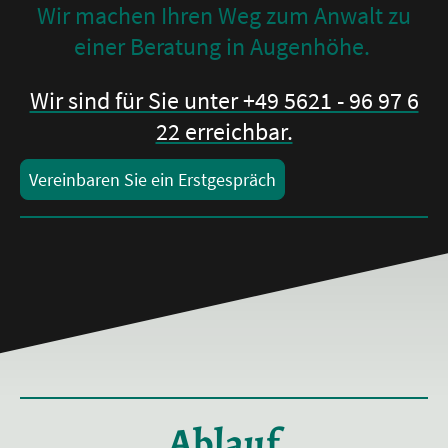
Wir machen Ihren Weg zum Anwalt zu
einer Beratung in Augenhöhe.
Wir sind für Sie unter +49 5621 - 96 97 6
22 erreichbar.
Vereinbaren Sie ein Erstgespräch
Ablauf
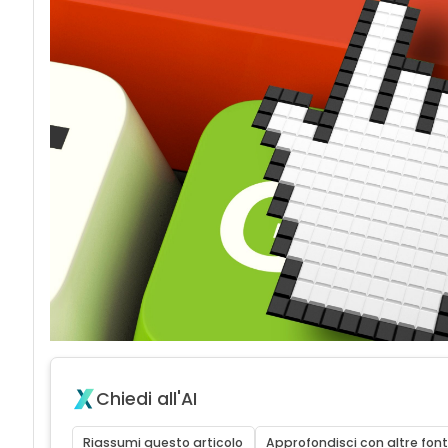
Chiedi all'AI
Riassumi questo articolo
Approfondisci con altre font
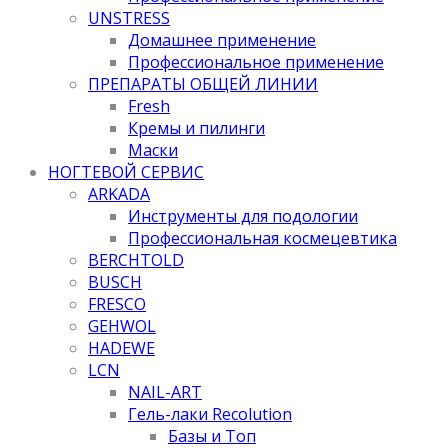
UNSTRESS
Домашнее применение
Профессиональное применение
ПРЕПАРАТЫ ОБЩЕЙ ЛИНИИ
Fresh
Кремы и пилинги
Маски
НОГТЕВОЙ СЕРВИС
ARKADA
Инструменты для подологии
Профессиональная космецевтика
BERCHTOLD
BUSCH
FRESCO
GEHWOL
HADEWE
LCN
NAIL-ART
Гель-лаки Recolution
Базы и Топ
***
WHAT IS REQUIRED: Among the lines of the data, some contain the word "применение". How many are there? Reply with the number alone.

TASK OUTPUT: 2